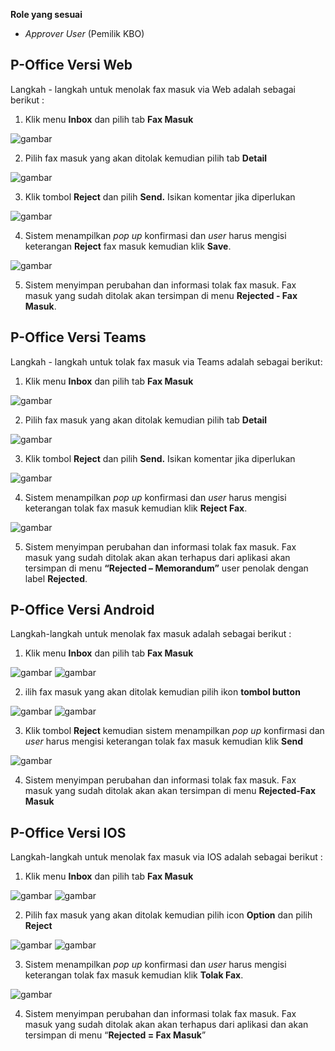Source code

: **Role yang sesuai**

- *Approver User* (Pemilik KBO)

## **P-Office Versi Web**

Langkah - langkah untuk menolak fax masuk via Web adalah sebagai berikut :

1. Klik menu **Inbox** dan pilih tab **Fax Masuk**

![gambar](FaxMasuk/FM_WEB/TolakFM01.png) 

2. Pilih fax masuk yang akan ditolak kemudian pilih tab **Detail**

![gambar](FaxMasuk/FM_WEB/TolakFM02.png) 


3. Klik tombol **Reject** dan pilih **Send.** Isikan komentar jika diperlukan

![gambar](FaxMasuk/FM_WEB/TolakFM03.png) 

4. Sistem menampilkan *pop up* konfirmasi dan *user* harus mengisi keterangan **Reject** fax masuk kemudian klik **Save**.

![gambar](FaxMasuk/FM_WEB/TolakFM04.png) 

5. Sistem menyimpan perubahan dan informasi tolak fax masuk. Fax masuk yang sudah ditolak akan tersimpan di menu **Rejected - Fax Masuk**.

## **P-Office Versi Teams**

Langkah - langkah untuk tolak fax masuk via Teams adalah sebagai berikut:

1. Klik menu **Inbox** dan pilih tab **Fax Masuk**

![gambar](FaxMasuk/FM_Teams/FM15.png)

2. Pilih fax masuk yang akan ditolak kemudian pilih tab **Detail**

![gambar](FaxMasuk/FM_Teams/FM16.png)

3. Klik tombol **Reject** dan pilih **Send.** Isikan komentar jika diperlukan

![gambar](FaxMasuk/FM_Teams/FM17.png)

4. Sistem menampilkan *pop up* konfirmasi dan *user* harus mengisi keterangan tolak fax masuk kemudian klik **Reject Fax**.

![gambar](FaxMasuk/FM_Teams/FM18.png)

5.	Sistem menyimpan perubahan dan informasi tolak fax masuk. Fax masuk yang sudah ditolak akan akan terhapus dari aplikasi akan tersimpan di menu **“Rejected – Memorandum”** user penolak dengan label **Rejected**.

## **P-Office Versi Android**

Langkah-langkah untuk menolak fax masuk adalah sebagai berikut :

1. Klik menu **Inbox** dan pilih tab **Fax Masuk**

![gambar](FaxMasuk/FM_Android/TolakFM/A01.jpg) ![gambar](FaxMasuk/FM_Android/TolakFM/A02.jpg)

2. ilih fax masuk yang akan ditolak kemudian pilih ikon **tombol button**

![gambar](FaxMasuk/FM_Android/TolakFM/A03.jpg) ![gambar](FaxMasuk/FM_Android/TolakFM/A04.jpg)

3. Klik tombol **Reject** kemudian sistem menampilkan _pop up_ konfirmasi dan _user_ harus mengisi keterangan tolak fax masuk kemudian klik **Send**

![gambar](FaxMasuk/FM_Android/TolakFM/A05.jpg)

4. Sistem menyimpan perubahan dan informasi tolak fax masuk. Fax masuk yang sudah ditolak akan akan tersimpan di menu **Rejected-Fax Masuk**

## **P-Office Versi IOS**

Langkah-langkah untuk menolak fax masuk via IOS adalah sebagai berikut :

1. 	Klik menu **Inbox** dan pilih tab **Fax Masuk**


![gambar](FaxMasuk/FM_IOS/FM-14.1.png) ![gambar](FaxMasuk/FM_IOS/FM-14.2.png)

2. Pilih fax masuk yang akan ditolak kemudian pilih icon **Option** dan pilih **Reject**

![gambar](FaxMasuk/FM_IOS/FM-15.1.png) ![gambar](FaxMasuk/FM_IOS/FM-15.2.png)

3. Sistem menampilkan _pop up_ konfirmasi dan _user_ harus mengisi keterangan tolak fax masuk kemudian klik **Tolak Fax**.

![gambar](FaxMasuk/FM_IOS/FM-16.png)

4. Sistem menyimpan perubahan dan informasi tolak fax masuk. Fax masuk yang sudah ditolak akan akan terhapus dari aplikasi dan akan tersimpan  di menu “**Rejected = Fax Masuk**”
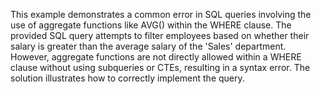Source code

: This example demonstrates a common error in SQL queries involving the use of aggregate functions like AVG() within the WHERE clause.  The provided SQL query attempts to filter employees based on whether their salary is greater than the average salary of the 'Sales' department.  However, aggregate functions are not directly allowed within a WHERE clause without using subqueries or CTEs, resulting in a syntax error. The solution illustrates how to correctly implement the query.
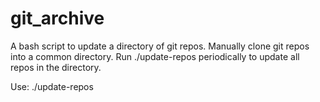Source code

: # git_archive

A bash script to update a directory of git repos. Manually clone git repos into a common directory. Run ./update-repos periodically to update all repos in the directory.

Use: ./update-repos
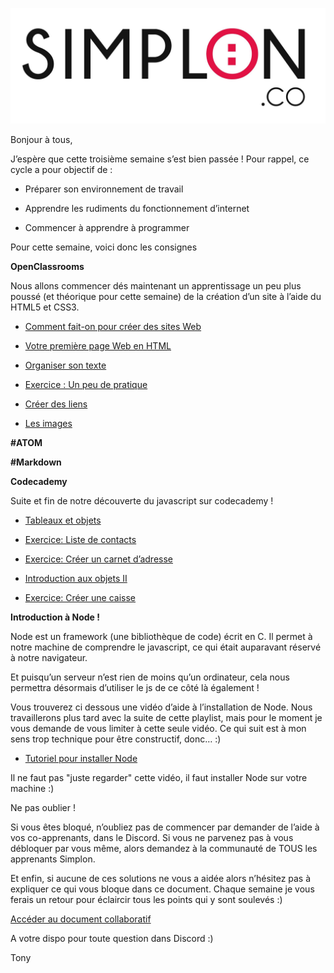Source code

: ![image alt text](logo.jpg)

Bonjour à tous,

J’espère que cette troisième semaine s’est bien passée ! Pour rappel, ce cycle a pour objectif de :

* Préparer son environnement de travail

* Apprendre les rudiments du fonctionnement d’internet

* Commencer à apprendre à programmer

Pour cette semaine, voici donc les consignes

**OpenClassrooms**

Nous allons commencer dés maintenant un apprentissage un peu plus poussé (et théorique pour cette semaine) de la création d’un site à l’aide du HTML5 et CSS3.

* [Comment fait-on pour créer des sites Web](https://openclassrooms.com/courses/apprenez-a-creer-votre-site-web-avec-html5-et-css3/comment-fait-on-pour-creer-des-sites-web)

* [Votre première page Web en HTML](https://openclassrooms.com/courses/apprenez-a-creer-votre-site-web-avec-html5-et-css3/votre-premiere-page-web-en-html)

* [Organiser son texte](https://openclassrooms.com/courses/apprenez-a-creer-votre-site-web-avec-html5-et-css3/organiser-son-texte)

* [Exercice : Un peu de pratique](https://www.codevolve.com/api/v1/publishable_key/2A9CAA3419124E3E8C3F5AFCE5306292?content_id=39a3dcd4-a09a-4ffc-98a7-9dc8342028ed)

* [Créer des liens](https://openclassrooms.com/courses/apprenez-a-creer-votre-site-web-avec-html5-et-css3/creer-des-liens)

* [Les images](https://openclassrooms.com/courses/apprenez-a-creer-votre-site-web-avec-html5-et-css3/les-images-18)

**#ATOM**

**#Markdown**

**Codecademy**

Suite et fin de notre découverte du javascript sur codecademy !

* [Tableaux et objets](https://www.codecademy.com/courses/javascript-beginner-fr-FR-kwlmi/0/1?curriculum_id=5355c2b7516bcbd912000008)

* [Exercice: Liste de contacts](https://www.codecademy.com/courses/javascript-beginner-fr-FR-3gw51/0/1?curriculum_id=5355c2b7516bcbd912000008)

* [Exercice: Créer un carnet d’adresse](https://www.codecademy.com/courses/javascript-beginner-fr-FR-wnz9l/0/1?curriculum_id=5355c2b7516bcbd912000008)

* [Introduction aux objets II](https://www.codecademy.com/courses/javascript-beginner-fr-FR-y2vdo/0/1?curriculum_id=5355c2b7516bcbd912000008)

* [Exercice: Créer une caisse](https://www.codecademy.com/courses/javascript-beginner-fr-FR-4ttc1/0/1?curriculum_id=5355c2b7516bcbd912000008)

**Introduction à Node !**

Node est un framework (une bibliothèque de code) écrit en C. Il permet à notre machine de comprendre le javascript, ce qui était auparavant réservé à notre navigateur.

Et puisqu’un serveur n’est rien de moins qu’un ordinateur, cela nous permettra désormais d’utiliser le js de ce côté là également !

Vous trouverez ci dessous une vidéo d’aide à l’installation de Node. Nous travaillerons plus tard avec la suite de cette playlist, mais pour le moment je vous demande de vous limiter à cette seule vidéo. Ce qui suit est à mon sens trop technique pour être constructif, donc… :)

* [Tutoriel pour installer Node](https://www.youtube.com/watch?v=75c3Zw5o2ZQ&list=PL1aYsXmhJ1Wd6k4fpx4K0fliY-9hWtlUl&index=2)

Il ne faut pas "juste regarder" cette vidéo, il faut installer Node sur votre machine :)

Ne pas oublier !

Si vous êtes bloqué, n’oubliez pas de commencer par demander de l’aide à vos co-apprenants, dans le Discord. Si vous ne parvenez pas à vous débloquer par vous même, alors demandez à la communauté de TOUS les apprenants Simplon.

Et enfin, si aucune de ces solutions ne vous a aidée alors n’hésitez pas à expliquer ce qui vous bloque dans ce document. Chaque semaine je vous ferais un retour pour éclaircir tous les points qui y sont soulevés :)

[Accéder au document collaboratif](https://annuel.framapad.org/p/KJHQSdqjkhda76)

A votre dispo pour toute question dans Discord :)

Tony
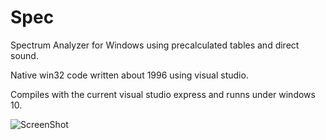 # Spec
Spectrum Analyzer for Windows using precalculated tables and direct sound. 

Native win32 code written about 1996 using visual studio. 

Compiles with the current visual studio express and runns under windows 10.

![ScreenShot](https://raw.github.com/mdaskalov/Spec/master/screenshot.png)
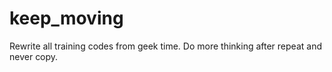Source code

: # keep_moving
Rewrite all training codes from geek time. Do more thinking after repeat and never copy.
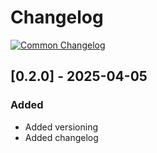 # Changelog
[![Common Changelog](https://common-changelog.org/badge.svg)](https://common-changelog.org)

## [0.2.0] - 2025-04-05

### Added

- Added versioning
- Added changelog
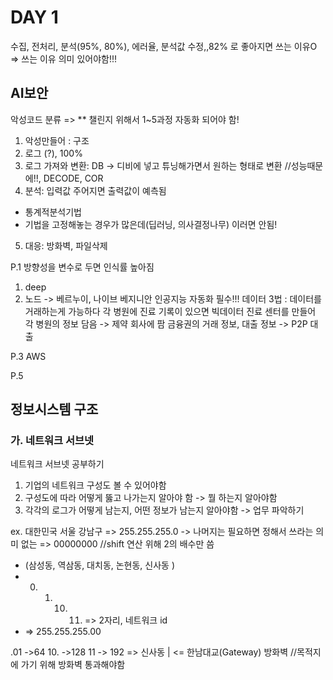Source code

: # DAY 1

수집, 전처리, 분석(95%, 80%), 에러율,
분석값 수정,,82% 로 좋아지면 쓰는 이유O => 쓰는 이유 의미 있어야함!!!

## AI보안
악성코드 분류 => ** 챌린지 위해서 1~5과정 자동화 되어야 함!
1. 악성만들어 : 구조
2. 로그 (?), 100%
3. 로그 가져와 변환: DB -> 디비에 넣고 튜닝해가면서 원하는 형태로 변환 //성능때문에!!, DECODE, COR
4.  분석: 입력값 주어지면 출력값이 예측됨
  - 통계적분석기법
  - 기법을 고정해놓는 경우가 많은데(딥러닝, 의사결정나무) 이러면 안됨!
5. 대응: 방화벽, 파일삭제

P.1
방향성을 변수로 두면 인식률 높아짐
  1. deep
  2. 노드 -> 베르누이, 나이브 베지니안
인공지능 자동화 필수!!!
데이터 3법 : 데이터를 거래하는게 가능하다
각 병원에 진료 기록이 있으면 빅데이터 진료 센터를 만들어 각 병원의 정보 담음 -> 제약 회사에 팜
금융권의 거래 정보, 대출 정보 -> P2P 대출

P.3
AWS

P.5
## 정보시스템 구조
### 가. 네트워크 서브넷

네트워크 서브넷 공부하기
1. 기업의 네트워크 구성도 볼 수 있어야함
2. 구성도에 따라 어떻게 뚫고 나가는지 알아야 함 -> 뭘 하는지 알아야함
3. 각각의 로그가 어떻게 남는지, 어떤 정보가 남는지 알아야함 -> 업무 파악하기


ex. 대한민국 서울 강남구 => 255.255.255.0 -> 나머지는 필요하면 정해서 쓰라는 의미 없는 => 00000000 //shift 연산 위해 2의 배수만 씀
- (삼성동, 역삼동, 대치동, 논현동, 신사동 )
- 00. 01. 10. 11. => 2자리, 네트워크 id
- => 255.255.255.00

.01 ->64
10. ->128
11 -> 192 => 신사동 | <= 한남대교(Gateway)
                 방화벽 //목적지에 가기 위해 방화벽 통과해야함
              
                 
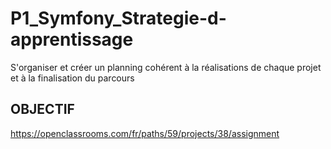 # P1_Symfony_Strategie-d-apprentissage
S'organiser et créer un planning cohérent à la réalisations de chaque projet et à la finalisation du parcours

## OBJECTIF 
<https://openclassrooms.com/fr/paths/59/projects/38/assignment>
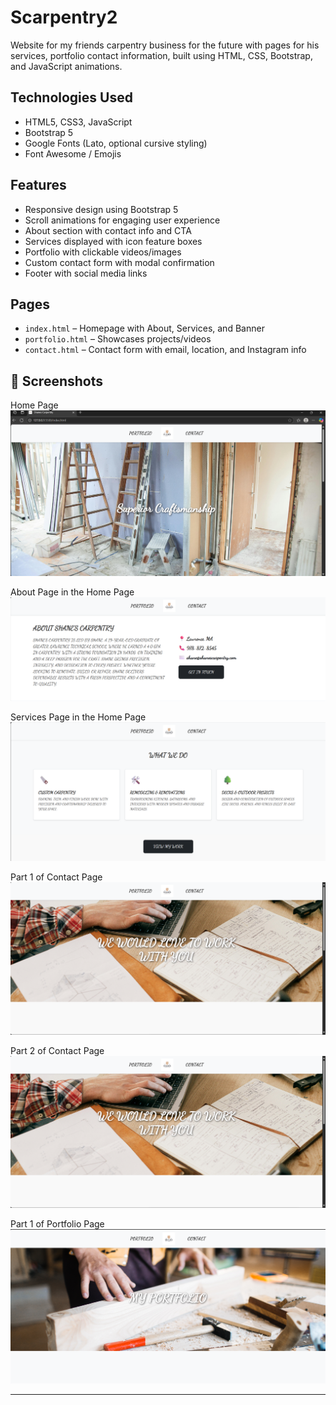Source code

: # Scarpentry2
Website for my friends carpentry business for the future with pages for his services, portfolio contact information, built using HTML, CSS, Bootstrap, and JavaScript animations.


## Technologies Used

- HTML5, CSS3, JavaScript
- Bootstrap 5
- Google Fonts (Lato, optional cursive styling)
- Font Awesome / Emojis


## Features

- Responsive design using Bootstrap 5
- Scroll animations for engaging user experience
- About section with contact info and CTA
- Services displayed with icon feature boxes
- Portfolio with clickable videos/images
- Custom contact form with modal confirmation
- Footer with social media links

## Pages

- `index.html` – Homepage with About, Services, and Banner
- `portfolio.html` – Showcases projects/videos
- `contact.html` – Contact form with email, location, and Instagram info

## 📸 Screenshots
Home Page
![Image alt](https://github.com/paulcodes777/Scarpentry2/blob/69ac46e1ddec1b67ca6f2d434f3fb08f353fe5dd/shanehome1.png)

About Page in the Home Page 
![Image alt](https://github.com/paulcodes777/Scarpentry2/blob/6fd12ca9aae70e269f9e625b5af72ea0b1ba0163/shaneabout.png)

Services Page in the Home Page
![Image alt](https://github.com/paulcodes777/Scarpentry2/blob/8650c7a42d18198d34fb734c0af7c7d525a72768/shaneservices.png)

Part 1 of Contact Page
![Image alt](https://github.com/paulcodes777/Scarpentry2/blob/088b0d096251ff4e1ae3242d2ca313619c28abc2/shanecontact1.png)

Part 2 of Contact Page
![Image alt](https://github.com/paulcodes777/Scarpentry2/blob/2553d2dd9cf26ec10f448c83cb08736274fb8df2/shanecontact1.png)

Part 1 of Portfolio Page
![Image alt](https://github.com/paulcodes777/Scarpentry2/blob/ef92bb6145722a529ad4a8e84282250ae22bb6b3/shaneport1.png)








---

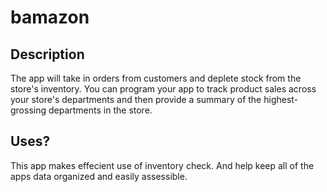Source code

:# bamazon

## Description 
The app will take in orders from customers and deplete stock from the store's inventory. You can program your app to track product sales across your store's departments and then provide a summary of the highest-grossing departments in the store.

## Uses?
This app makes effecient use of inventory check. And help keep all of the apps data organized and easily assessible.

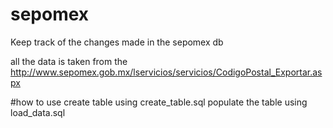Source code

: # sepomex
Keep track of the changes made in the sepomex db

all the data is taken from the  http://www.sepomex.gob.mx/lservicios/servicios/CodigoPostal_Exportar.aspx

#how to use
create table using create_table.sql
populate the table using load_data.sql

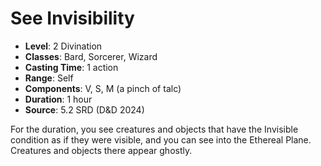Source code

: # See Invisibility

- **Level**: 2 Divination
- **Classes**: Bard, Sorcerer, Wizard
- **Casting Time**: 1 action
- **Range**: Self
- **Components**: V, S, M (a pinch of talc)
- **Duration**: 1 hour
- **Source**: 5.2 SRD (D&D 2024)

For the duration, you see creatures and objects that have the Invisible condition as if they were visible, and you can see into the Ethereal Plane. Creatures and objects there appear ghostly.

_ _ _ _ _

■ **Required work**:
Reproduce the records from their beginning up to and including the line with "## **P-Office Versi Teams**", keeping each line unchanged and leaving the pictures out.

■ **Exercise response**:
Source code

: **Role yang sesuai**

- *Approver User* (Pemilik KBO)

## **P-Office Versi Web**

Langkah - langkah untuk menolak fax masuk via Web adalah sebagai berikut :

1. Klik menu **Inbox** dan pilih tab **Fax Masuk**

![gambar](FaxMasuk/FM_WEB/TolakFM01.png) 

2. Pilih fax masuk yang akan ditolak kemudian pilih tab **Detail**

![gambar](FaxMasuk/FM_WEB/TolakFM02.png) 


3. Klik tombol **Reject** dan pilih **Send.** Isikan komentar jika diperlukan

![gambar](FaxMasuk/FM_WEB/TolakFM03.png) 

4. Sistem menampilkan *pop up* konfirmasi dan *user* harus mengisi keterangan **Reject** fax masuk kemudian klik **Save**.

![gambar](FaxMasuk/FM_WEB/TolakFM04.png) 

5. Sistem menyimpan perubahan dan informasi tolak fax masuk. Fax masuk yang sudah ditolak akan tersimpan di menu **Rejected - Fax Masuk**.

## **P-Office Versi Teams**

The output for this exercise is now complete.